I was down in Champaign-Urbana last weekend, playing a jazz gig - oh yes, Eyebrows is jazzy - which meant I was driving home in the black of night on I-74. Well, right up until the part where you can't get over the river on it, anyway.

The thing that has always confused and upset me about driving in the parts of Illinois that are not-Chicago is that in and around Chicago, where I grew up, most of the highways have street lights along them, or sufficient ambient light from traffic and buildings and bridges for local roads (with street lights) that the highways are always well-lit, even in the darkest of the dark nights. Whereas in not-Chicago, highways are black at night. Black black black. You can't see a gosh-darned thing, and there aren't nearly enough cars on them to provide continuous illumination.
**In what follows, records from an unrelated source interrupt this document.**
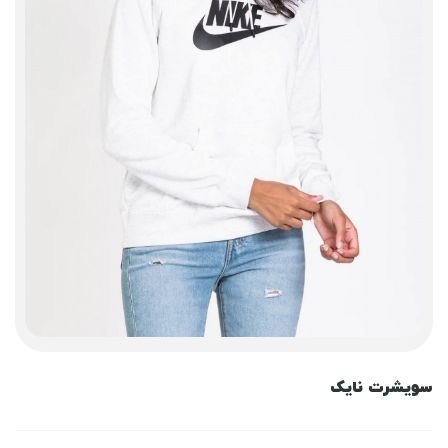
سویشرت نایک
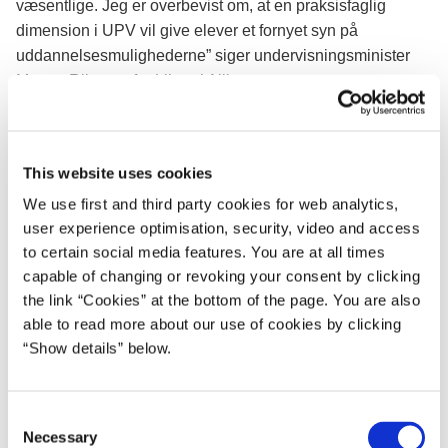
væsentlige. Jeg er overbevist om, at en praksisfaglig
dimension i UPV vil give elever et fornyet syn på
uddannelsesmulighederne” siger undervisningsminister
Merete Riisager fra Liberal Alliance.
I dag vurderer skolen elevens
faglige, personlige og
sociale
forudsætninger. Regeringen og Dansk Folkeparti
deler imidlertid opfattelsen af, at denne vurdering ikke er
This website uses cookies
tilstrækkelig nuanceret i forhold til at vurdere elevernes
We use first and third party cookies for web analytics,
reelle formåen. Derfor er regeringen og Dansk Folkeparti
user experience optimisation, security, video and access
enige om, at der i efteråret 2017 fremsættes forslag til
to certain social media features. You are at all times
ændring af vejledningsloven om indførelse af en
capable of changing or revoking your consent by clicking
praksisfaglig dimension i vurderingen af elevernes
the link “Cookies” at the bottom of the page. You are also
parathed til uddannelse.
able to read more about our use of cookies by clicking
“Show details” below.
For at sikre, at ændringen af
uddannelsesparathedsvurderingen bedst muligt fremmer
målet om at den praksisfaglige dimension skal styrkes, vil
C
Necessary
undervisningsministeren inddrage eksperter og praktikere i
o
You can't see the gentle curves coming at you, and sometimes this can be a little disorienting when there's only one other car in your field of vision, and it's two miles in front of you and off at a 25 degree angle. It provides an optical illusion wherein it seems that the highway is just about to curve when indeed the highway has no intention of doing so. For all I know, that car is on a local access road, not the highway at all. I live in constant terror that I will lose sight of the road or get trapped by an optical illusion in the dark and end up in a cow pasture watching my car commune with cows.

Which is patently ridiculous: There aren't that many dairy farms in Illinois. Clearly I have a far greater chance of ending up in a cornfield, where all I have to worry about is nematodes, not cow patties ruining my shoes and irate bovines trying to make friends with me and/or my car.

So as I drove back from Chambana the other night, my attention was entirely on the tiny spot of road illuminated by my headlights. And I noticed the strangest thing as I drove: Little flecks of light, flying past my car at high speed, there for an instant and then gone again. Some above me, some to the side, some right in front of me, like miniature shooting stars come down to earth.

It was fireflies. Thousands of fireflies in the late June summer night. Fireflies who happened to be flying along the highway when I was driving it, lighting up for an instant as I drove past, surrounding my car with tiny fairy lights that flickered in the coal-black night, an ethereal escort for my late-night drive, leaving me all bemused and enchanted.

These are the little magics of summer in the midwest, these beetles with glowing butts who look for all the world like starlight come to earth: The simple and small magics of nature.

It doesn't matter how you travel, the fireflies say. On foot, on horseback, encased in steel on the Eisenhower Expressway System, in futuristic Jetson flying cars. We will-o'-the-wisps have enchanted travellers since before time began, and we'll be here lighting their way long after you're gone, tiny specks of joy in the gentle summer night.